Prevention can be achieved by maintaining the physiology of the patient in a normal state. This may mean rehydrating a patient who is dehydrated. It certainly means being aware of iatrogenic dehydrations that occur with preparations for laboratory and radiologic tests or preparation for surgery. Malnutrition in the hospital is recognized more and more as the result of treatment when a disorder is treated at the expense of the total person. It is here that nurses can take a firm position. All persons need oxygen, regardless of any other fact, which means emphasis on pulmonary hygiene and limitation of respiratory depressants. Fluid must be present in normal quantities for the cell to function and if the patient is NPO, then other means of maintaining fluid balance must be sought. Prevention means maintaining the patient's physiologic status within the normal ranges that humans require.

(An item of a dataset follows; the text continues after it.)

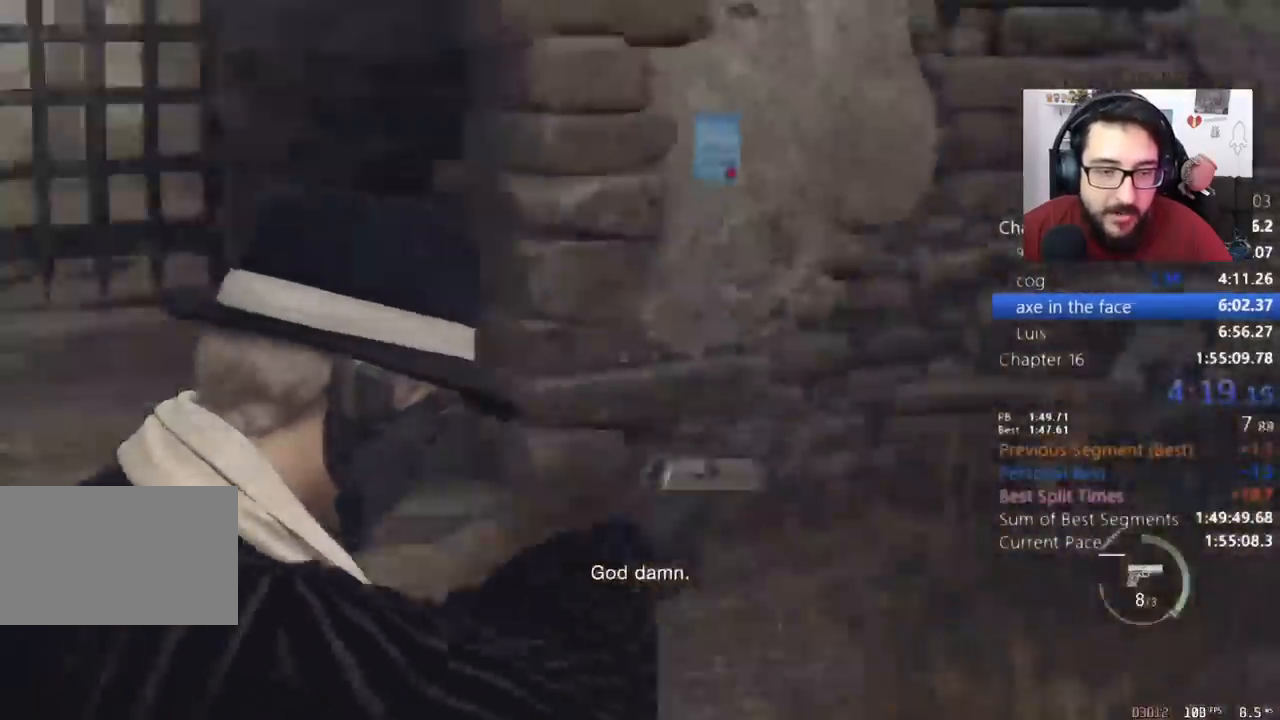
Gameplay with keyboard and mouse; each line is a JSON object with the keys and mouse buttons held at the frame after it. "events" lists presses ("down") and releases ("up") of "1", "2", "3", "4", "5", "a", "alt", "c", "caps_lock", "ctrl", "d", "e", "q", "r", "return", "s", "shift", "space", "t", "tab", "v", "w", "x", "z", "mouse_left", "mouse_wheel" and "mouse_right" between this image and that frame as [ms after this image, input, new state], when the widget could be followed in between. "mouse_left", "mouse_wheel", "mouse_right" = the "left", "wheel", "right" buttons of the "mouse" list. No other keys are recorded. "wheel" means that the mouse wheel is clicked or scrolled. Not read: mouse_move other_keys.
{"keys": ["shift", "w"], "mouse": [], "events": [[100, "a", "up"]]}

Treatment and prevention often are nursing actions and responsibilities: supplying adequate fluid and nutrition, activity, relief of pain, elimination and above all else, vigilance with drug administration. The confusional states will not recede until the body's normal physiologic status is restored. To sum: back to the fundamentals of nursing, but with a new insight, that confusional states are often a sign of physiologic imbalance. Vital signs and mental status observations are part of the same package.

Treatment

To bring the patient back to a state of equilibrium requires recognition of deviance from normal and being honest about reality. Whose reality? We always work from our own version. Often validation is sought by the client. Our concern is to ask whether feelings are making the client uncomfortable- dreams or thoughts that do not seem right. When asked in an understanding manner and without judgment, we can discern the patient's own view of divergence from reality. Often it is related to some factor in the environment that can be explained. The best example is the woman who worried about being watched by TV, an obvious paranoid reaction until it was noted that the TV repairman parked his cart with TVs outside her door while checking at the nurses' station for problems. Drug-related dreaming is mixed with reality, and explanation can provide immense comfort to the patient. First and foremost, though, we must see confusional states for what they often are - a symptom of a physiologic problem like hypoxia, glucose metabolic problems or drug toxicity that interferes with brain function. The physiologic state must be changed to improve the mental status.

References

  • 1. Cormack D. The nursing process: An application of the SOAPE model. Nursing Times, 1980; 76(9):37-40.
  • 2. Abbey J. Lecture Notes, University of California, San Francisco. 1968-70.
  • 3. Timiras PS. Developmental Physiology and Aging. New York, Macmillan, 1972.
  • 4. Groer ME, Shekleton ME. Basic Pathophysiology, a Conceptual Approach. St. Louis, CV Mosby, 1979.
  • 5. Seymour C et al. Confusional states in the elderly. Paper read at the International Congress of Gerontology. Tokyo, August 24, 1978.
  • 6. Ozuma JM, Foster C. Hypothermia and the Surgical patient. Am J Nurs 1979; 79(4):646-8.
  • 7. Vaughan S. Nursing Treatment of Hypothermia in Adult Recovery Room Postsurgical Patients. Doctoral Dissertation, College of Nursing, University of Arizona, 1980.
  • 8. Smyth ML. Alterations in respiratory patterns in sleeping subjects with C.O.E.D. Paper read at the 8th Annual Research Conference. College of Nursing, University of Arizona, Tucson, September 19, 1980.
  • 9. Anderson D. Confusion in the elderly, a protocol to determine acute brain syndrome versus chronic organic brain syndrome. (For the Geriatric Nurse Practitioner). In: Wolanin MO, Phillips L. Confusion Prevention and Care. St. Louis, CV Mosby, 1980:376-396.
  • 10. Fox JH et al. Dementia in the elderly - search for treatable disease. J Gerontol 1975; 30(5):557-64.